Quase sempre estes episódios estão associados à facilidade de crédito e a altos níveis de endividamento, além de existir uma nova e imaginada oportunidade de enriquecimento, normalmente não apoiada por uma análise plausível da realidade (GALBRAITH, 1994). Segundo Malkiel (2007), alguns desses investidores acreditam na teoria do greater fool, isto é, na existência de outros investidores dispostos a pagar preços mais altos pelo ativo. De acordo com Shiller (2005), em algum momento esses investidores não são mais encontrados, revertendo a tendência, algumas vezes bruscamente.

Kindleberger e Aliber (2005), que descrevem alguns dos principais episódios eufóricos, ou bolhas, ocorridos na história, afirmam que o aumento do fluxo de recursos externos para um país frequentemente conduz ao aumento do preço das ações negociadas neste país. Os recursos excedentes são reinvestidos no mercado de capitais, repetindo o processo descrito por Galbraith. Aqueles autores indicam que episódios, tanto eufóricos quanto de pânico, em que o inverso ocorre, podem ser transmitidos de um país para outro por diversos mecanismos. De acordo com Malkiel (2007), os mercados podem ser irracionais ocasionalmente, mas isso não significa, necessariamente, que a abordagem do valor intrínseco ou a hipótese da eficiência do mercado devam ser abandonadas. O autor enfatiza que em todos os casos mencionados de possíveis anomalias o mercado sempre se ajustou. Embora este não seja sempre racional, ele o é no longo prazo.

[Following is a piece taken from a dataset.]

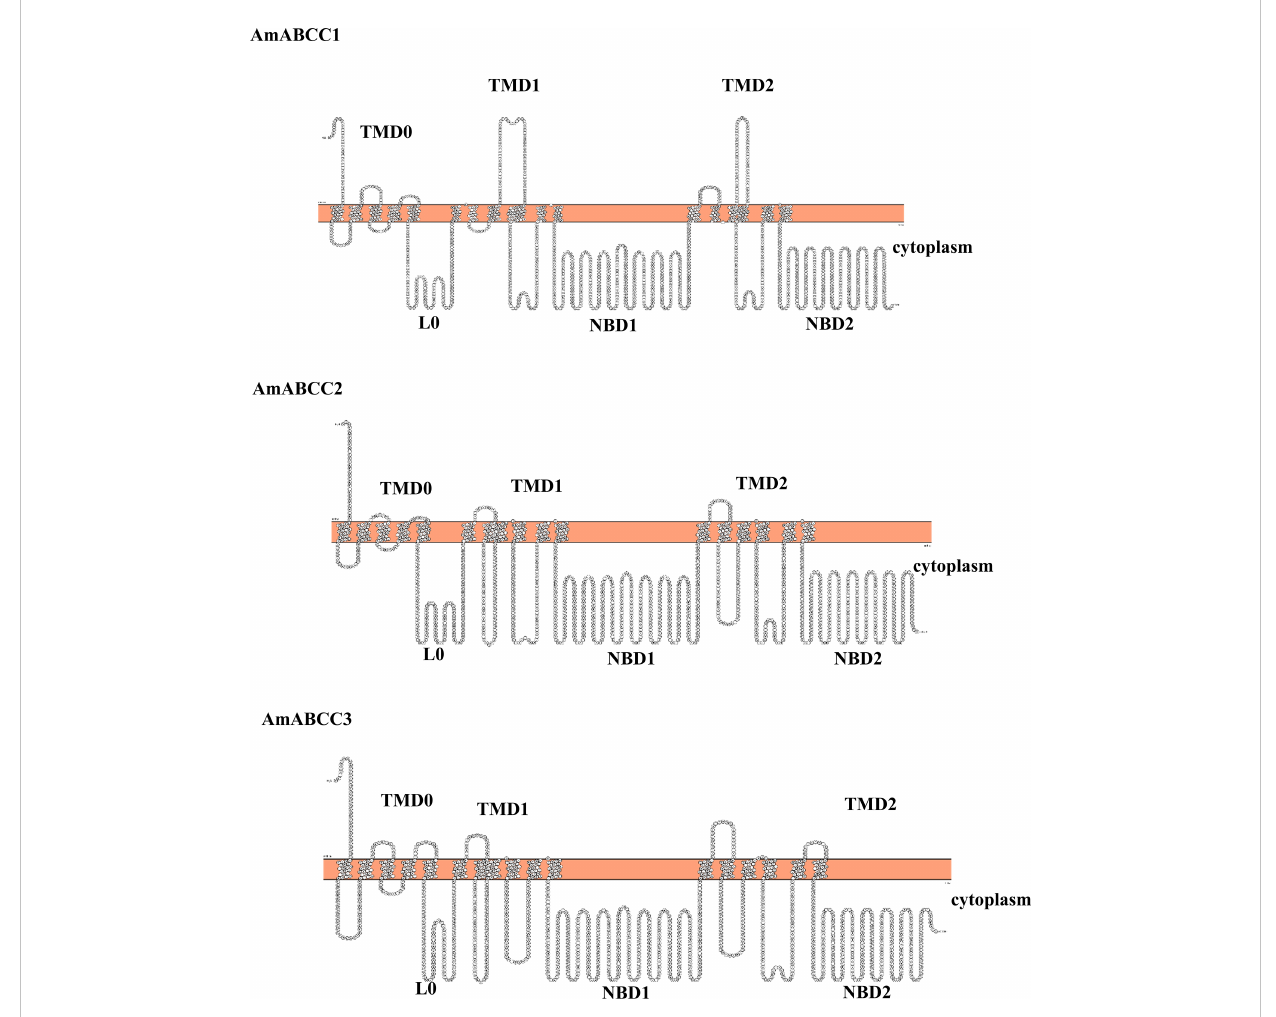
FIGURE 8 Predicted topology of Am ABC sub-family C transporters. The topology models of Am ABCC1, Am ABCC2 and Am ABCC3 membrane proteins illustrating the two cytoplasmic nucleotide-binding domains (NBDs) and the three transmembrane domains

A relevância da hipótese da eficiência de mercado para o desenvolvimento dos estudos na área de finanças na segunda metade do século XX pode ser apreendida quando se observa que ela, de uma forma ou de outra, tem permeado a obra de alguns dos autores mais influentes desse período. Modigliani e Miller (1958) descrevem um mercado perfeito. Sharpe (1964), Lintner (1965) e Mossin (1966) supuseram um mercado eficiente no desenvolvimento do

Capital Asset Pricing Model (CAPM).

Da mesma forma, Black e Scholes (1973) apresentam a eficiência de mercado como uma das premissas do seu modelo de apreçamento de opções. Jensen e Meckling (1976) também reconhecem as evidências da existência de um mercado eficiente em seus estudos sobre o problema da agência, mas ressaltam que mesmo em um mercado eficiente a análise do valor dos títulos mobiliários é socialmente útil, na medida em que reduz os custos de agência. Até o princípio da década de 1990, uma parcela significativa das pesquisas sobre a eficiência de mercado no Brasil indicava a ineficiência deste mercado em relação aos dos países

desenvolvidos (ver Contador, 1975; Brito, 1978; Leal e Amaral, 1990; Maluf Filho, 1991). Essas pesquisas apontavam a grande concentração do volume negociado e uma menor liquidez dos títulos como alguns fatores dessa ineficiência. Pesquisas realizadas a partir de 1990 apresentaram evidências da forma fraca de eficiência de mercado no Brasil.

A globalização, caracterizada pela intensificação do comércio internacional e acompanhada de maior integração financeira dos mercados mundiais, passou a demandar a adaptação do mercado brasileiro. A estabilização econômica, a partir de 1994, também foi marcada por uma reestruturação da propriedade dos valores mobiliários, com maior participação de investidores individuais e estrangeiros, passando a haver maior transparência das transações, como apontam Camargos e Barbosa (2003).